Hitler was democratically elected in Germany but he chose to take a different route.  He had wide public support when he did.  The public had become fed up with democracy.  In that case the problem was not with democracy but with the draconian economic provisions imposed on Germany by Democratic Britain and Democratic France.  We have seen the same scenario play out in Russia.  The problems there were entirely home grown but they were also real.  Putin leveraged them to a position where Russia is no longer a democracy.  And there are dozens of examples of the Hitler/Putin model playing out.

Generally speaking, the response in the US is "it can't happen here".  But it can if people in power abandon liberal democratic values for those that advance their own personal interests.  In short, they behave like the Sinclair Communications people.

The bulwark against this is supposed to be the general public.  What's good for Sinclair Communications is bad for the general public.  But for this to work the general public must recognize what's going on and respond accordingly.  At this pint I am pessimistic about the chances of that happening.  People are supposed to have learned about liberal democracy in civics classes in school.  But civics classes are mostly a thing of the past.  And I am skeptical that even when they were a part of the curriculum  most students ever bought into the idea that this sort of things was important.  Instead I see most people as being pretty apathetic on the subject.  They are not much interesting in voting rights and access to the ballot, for instance.

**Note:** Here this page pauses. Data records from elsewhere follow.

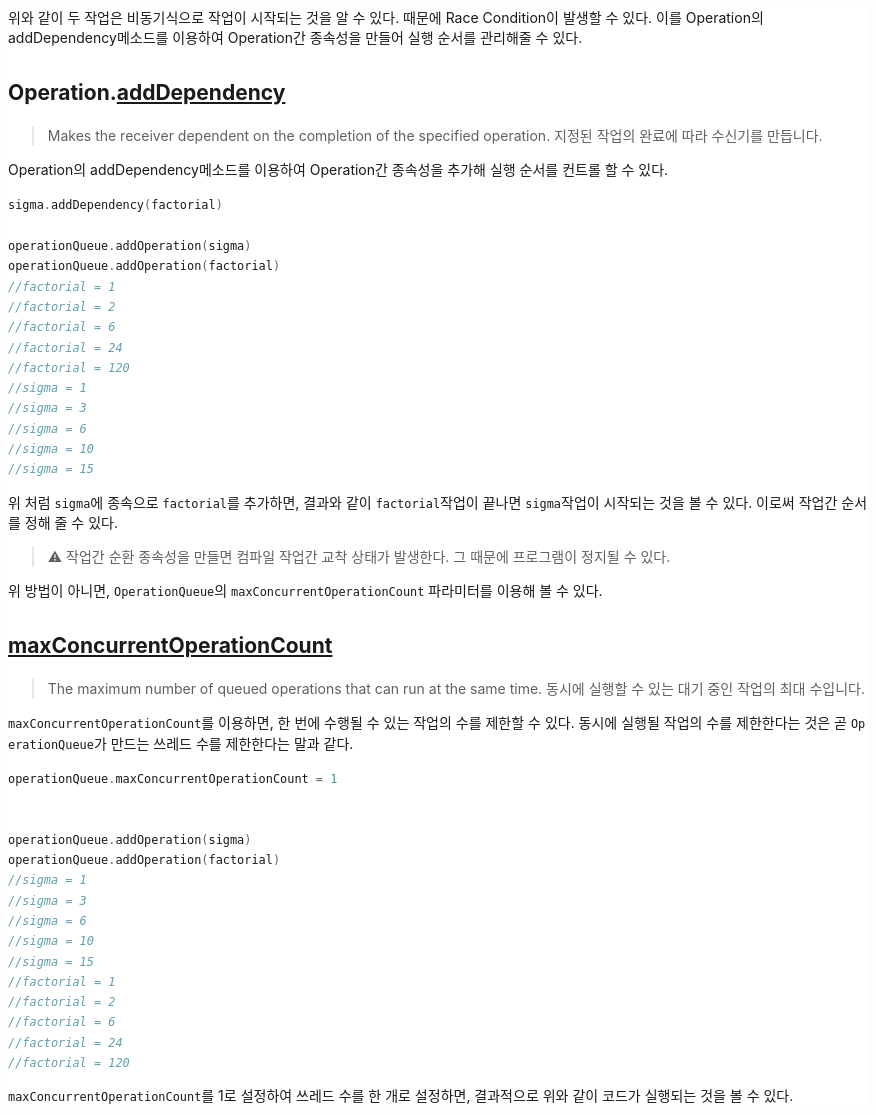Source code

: 위와 같이 두 작업은 비동기식으로 작업이 시작되는 것을 알 수 있다. 때문에 Race Condition이 발생할 수 있다. 이를 Operation의 addDependency메소드를 이용하여 Operation간 종속성을 만들어 실행 순서를 관리해줄 수 있다.

## Operation.[addDependency](https://developer.apple.com/documentation/foundation/nsoperation/1412859-adddependency)
> Makes the receiver dependent on the completion of the specified operation.
> 지정된 작업의 완료에 따라 수신기를 만듭니다.

Operation의 addDependency메소드를 이용하여 Operation간 종속성을 추가해 실행 순서를 컨트롤 할 수 있다.


```swift
sigma.addDependency(factorial)

operationQueue.addOperation(sigma)
operationQueue.addOperation(factorial)
//factorial = 1
//factorial = 2
//factorial = 6
//factorial = 24
//factorial = 120
//sigma = 1
//sigma = 3
//sigma = 6
//sigma = 10
//sigma = 15
```
위 처럼 `sigma`에 종속으로 `factorial`를 추가하면, 결과와 같이 `factorial`작업이 끝나면 `sigma`작업이 시작되는 것을 볼 수 있다. 이로써 작업간 순서를 정해 줄 수 있다.

> ⚠️ 작업간 순환 종속성을 만들면 컴파일 작업간 교착 상태가 발생한다. 그 때문에 프로그램이 정지될 수 있다.

위 방법이 아니면, `OperationQueue`의 `maxConcurrentOperationCount` 파라미터를 이용해 볼 수 있다.

## [maxConcurrentOperationCount](https://developer.apple.com/documentation/foundation/nsoperationqueue/1414982-maxconcurrentoperationcount)
> The maximum number of queued operations that can run at the same time.
> 동시에 실행할 수 있는 대기 중인 작업의 최대 수입니다.

`maxConcurrentOperationCount`를 이용하면, 한 번에 수행될 수 있는 작업의 수를 제한할 수 있다. 동시에 실행될 작업의 수를 제한한다는 것은 곧 `OperationQueue`가 만드는 쓰레드 수를 제한한다는 말과 같다.

```swift
operationQueue.maxConcurrentOperationCount = 1


operationQueue.addOperation(sigma)
operationQueue.addOperation(factorial)
//sigma = 1
//sigma = 3
//sigma = 6
//sigma = 10
//sigma = 15
//factorial = 1
//factorial = 2
//factorial = 6
//factorial = 24
//factorial = 120
```
`maxConcurrentOperationCount`를 1로 설정하여 쓰레드 수를 한 개로 설정하면, 결과적으로 위와 같이 코드가 실행되는 것을 볼 수 있다. 
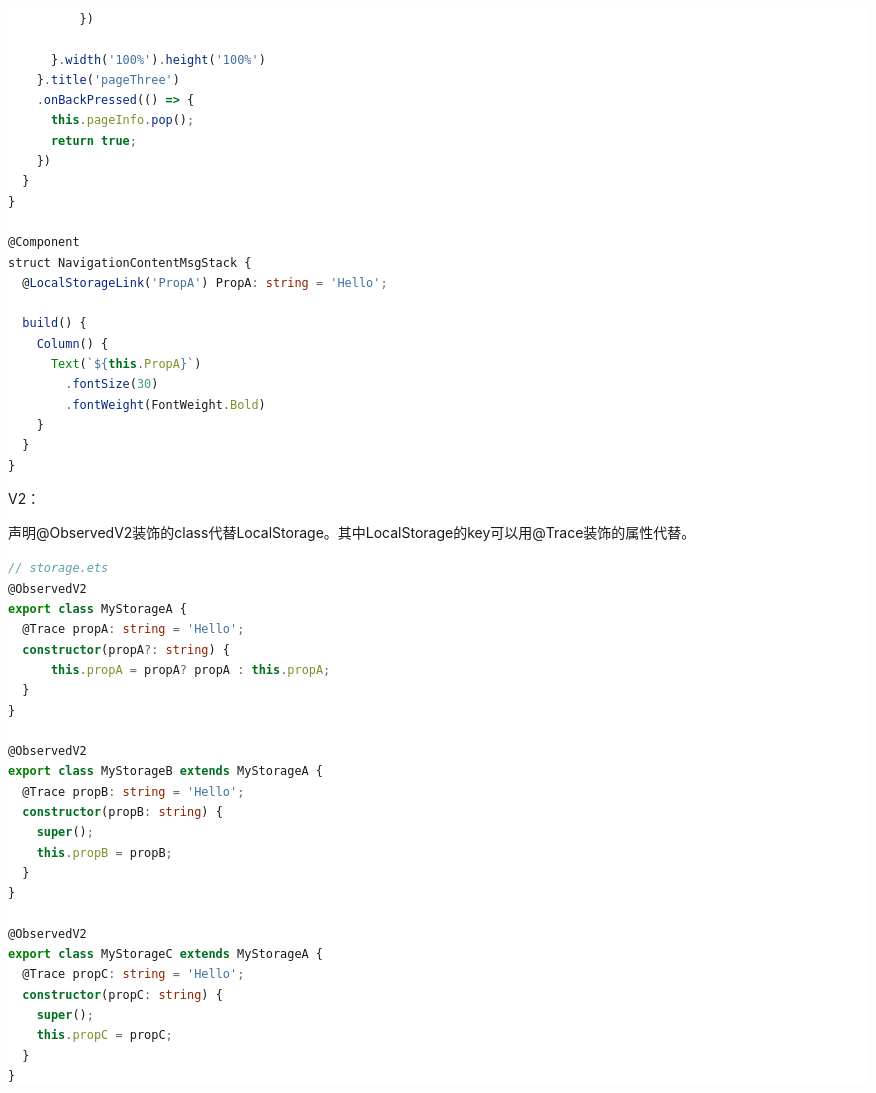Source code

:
 ```ts
          })

      }.width('100%').height('100%')
    }.title('pageThree')
    .onBackPressed(() => {
      this.pageInfo.pop();
      return true;
    })
  }
}

@Component
struct NavigationContentMsgStack {
  @LocalStorageLink('PropA') PropA: string = 'Hello';

  build() {
    Column() {
      Text(`${this.PropA}`)
        .fontSize(30)
        .fontWeight(FontWeight.Bold)
    }
  }
}
```
V2：

声明\@ObservedV2装饰的class代替LocalStorage。其中LocalStorage的key可以用\@Trace装饰的属性代替。
```ts
// storage.ets
@ObservedV2
export class MyStorageA {
  @Trace propA: string = 'Hello';
  constructor(propA?: string) {
      this.propA = propA? propA : this.propA;
  }
}

@ObservedV2
export class MyStorageB extends MyStorageA {
  @Trace propB: string = 'Hello';
  constructor(propB: string) {
    super();
    this.propB = propB;
  }
}

@ObservedV2
export class MyStorageC extends MyStorageA {
  @Trace propC: string = 'Hello';
  constructor(propC: string) {
    super();
    this.propC = propC;
  }
}
```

Contrast that with how deeply they are invested in the fate of local sports teams.  There they pour money, interest, and enthusiasm in in almost limitless quantities.  ESPN is a much bigger cash cow than CNN because it has much higher ratings than CNN.

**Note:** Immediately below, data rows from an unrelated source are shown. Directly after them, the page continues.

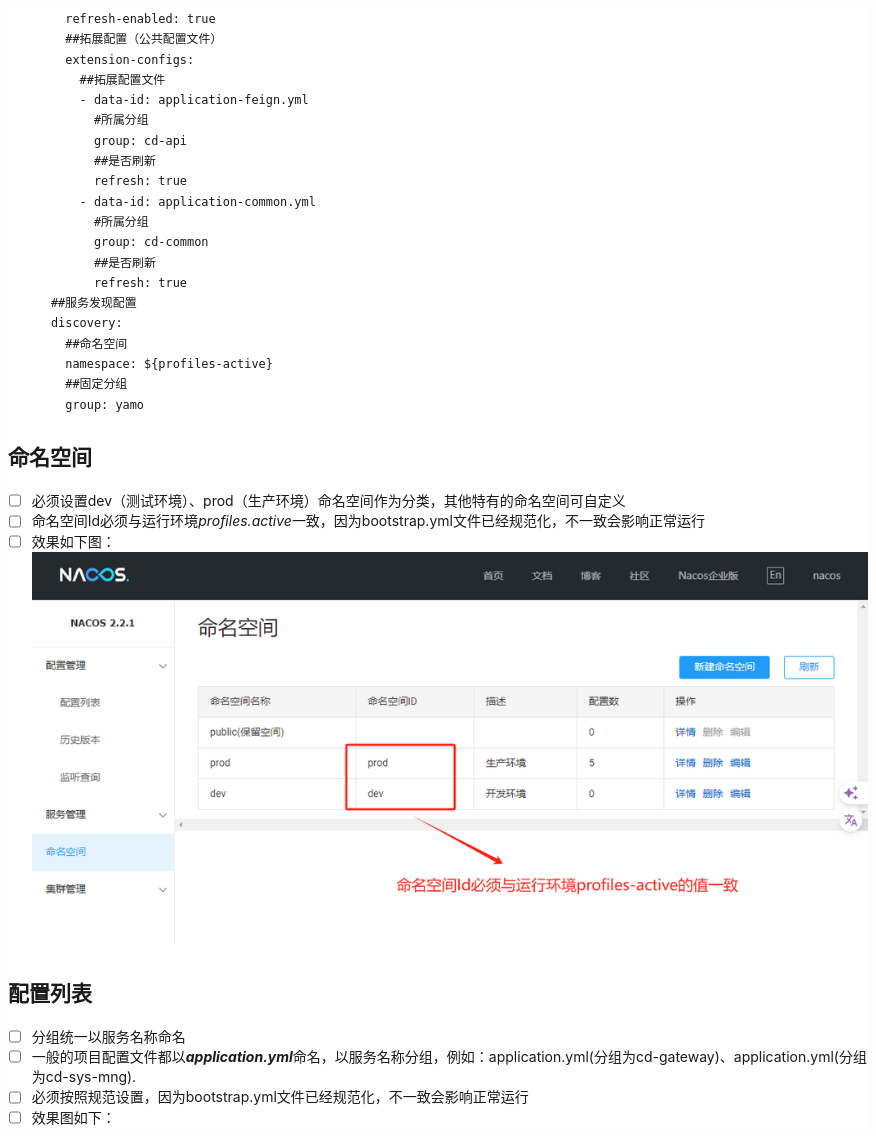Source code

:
 ```
        refresh-enabled: true
        ##拓展配置（公共配置文件）
        extension-configs:
          ##拓展配置文件
          - data-id: application-feign.yml
            #所属分组
            group: cd-api
            ##是否刷新
            refresh: true
          - data-id: application-common.yml
            #所属分组
            group: cd-common
            ##是否刷新
            refresh: true
      ##服务发现配置
      discovery:
        ##命名空间
        namespace: ${profiles-active}
        ##固定分组
        group: yamo
```

## 命名空间
- [ ] 必须设置dev（测试环境）、prod（生产环境）命名空间作为分类，其他特有的命名空间可自定义
- [ ] 命名空间Id必须与运行环境*profiles.active*一致，因为bootstrap.yml文件已经规范化，不一致会影响正常运行
- [ ] 效果如下图：
![avatar](/doc/readme-file/Nacos命名空间.png)

## 配置列表
- [ ] 分组统一以服务名称命名
- [ ] 一般的项目配置文件都以***application.yml***命名，以服务名称分组，例如：application.yml(分组为cd-gateway)、application.yml(分组为cd-sys-mng).
- [ ] 必须按照规范设置，因为bootstrap.yml文件已经规范化，不一致会影响正常运行
- [ ] 效果图如下：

I am not optimistic that our current form of government will endure much longer.  But we have been through a period like this before.  We had the "Gilded Age".  This was the era of the millionaire robber-baron, people like Rockefeller, Vanderbilt, Carnegie, etc.  That age spawned Teddy Roosevelt and the "progressive era" complete with trust busting and other efforts to reign in the power and wealth of the super-rich.  But history only gives us a template.  It does not force us to follow it.